I’ll try and play around with the code to output some more “intermediate” info but would appreciate any pointers to narrow down the problem
It’s possible that something is overflowing when we do gap-filling with numpy / gippy. Nothing specific comes to mind.
I would recommend to try using the mvs_and_smvs branch (https://github.com/OpenDroneMap/ODM/pull/921). We have just changed the gap-filling method in that branch, as well as tiled DEM generation, so perhaps you’ll be able to go further?
Yes - the median filtering using scipy.signal.medfilt() in opendm/dem/commands.py has an underlying C routine that uses int_p to index the array (which is this case is just over 32bit length at is it width*length). I replaced that with scipy.ndimage.median_filter() - which I assume what was alluded to with the comment “There’s another numpy function that takes care of these edge cases, but it is slower” - which I think is all python (I didn’t dig too deep) and the output was OK in my testing code. I am now re-running the pipeline from meshing (again) with the replaced function!
I’ll have a look at the new branch once I succeed with the current run (or fail and give up!) and give it what appears to be a real stress test with this data set.
This is great to know. If medfilt has indeed a size limit, we should check the size of the image and switch to the slower algorithm if the limits are exceeded.
Now I have issues in either dem2points or PoissonRecon. I suspect it is the latter. I can’t read dsm_points.ply as it is too big, but the number of vertices (568M) sounds about right, but the PoissonRecon output is is only 27K vertices. More work but progressing.

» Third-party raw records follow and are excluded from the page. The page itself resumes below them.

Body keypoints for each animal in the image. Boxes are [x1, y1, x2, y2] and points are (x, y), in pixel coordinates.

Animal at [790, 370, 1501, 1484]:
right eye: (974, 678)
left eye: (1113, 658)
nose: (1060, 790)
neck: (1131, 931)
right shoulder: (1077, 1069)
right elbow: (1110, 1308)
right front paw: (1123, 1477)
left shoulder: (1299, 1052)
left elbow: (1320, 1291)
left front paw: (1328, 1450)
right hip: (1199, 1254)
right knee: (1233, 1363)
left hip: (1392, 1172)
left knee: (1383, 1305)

Success. I have a good ortho from the dataset. PoissonRecon 11.1 (the current as of yesterday) has a BIG_DATA flag in preprocessor.h that when set works on big data files. So I also needed to fork/modify for that. To implement my changes you would need to fork both PDAL and PoissonRecon and make the small changes to each. If you think it is worth it (noting your other work) I’ll raise an issue. Otherwise they are in my forks (mikethefarmer).

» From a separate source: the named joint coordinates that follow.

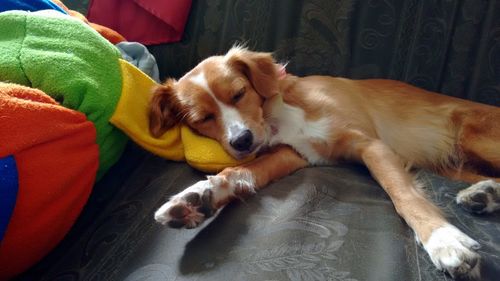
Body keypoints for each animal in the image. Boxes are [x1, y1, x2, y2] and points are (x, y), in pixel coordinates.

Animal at [148, 46, 500, 278]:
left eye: (238, 93)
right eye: (203, 119)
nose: (242, 141)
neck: (279, 112)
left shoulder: (370, 145)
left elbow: (403, 194)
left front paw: (442, 239)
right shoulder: (295, 154)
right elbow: (242, 171)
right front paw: (197, 198)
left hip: (474, 136)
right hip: (457, 164)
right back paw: (485, 195)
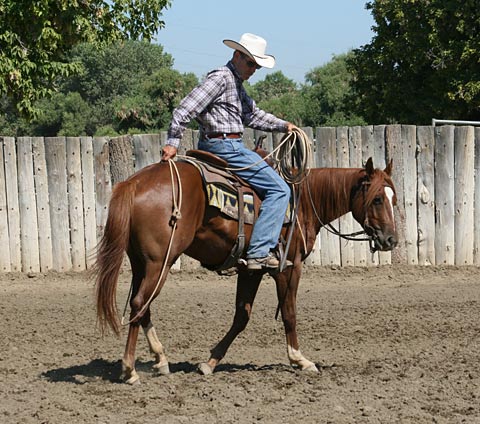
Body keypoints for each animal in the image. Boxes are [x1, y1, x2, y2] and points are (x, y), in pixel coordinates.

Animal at [94, 156, 398, 384]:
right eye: (377, 199)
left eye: (393, 199)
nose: (391, 240)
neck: (302, 204)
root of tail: (133, 182)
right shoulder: (289, 267)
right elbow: (289, 313)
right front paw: (300, 359)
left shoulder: (251, 270)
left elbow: (242, 316)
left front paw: (210, 362)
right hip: (160, 262)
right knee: (139, 304)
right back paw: (130, 369)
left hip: (142, 264)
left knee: (142, 306)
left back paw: (160, 359)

I might raise another separate thread on here to provide my context and what I did in case anyone else comes looking (esp if you don’t see a need to change main ODM due to upcoming work overtaking it). It will also give a context to some of the “how many images, what size, how big machine etc” questions that are regular (and that I also had).
Thanks for the assistance on this - I will try and get time to look at both the split-merge (which failed on my set) and the mvs_sms branch stuff once I get a bit more farm stuff done (including a new set of photos!).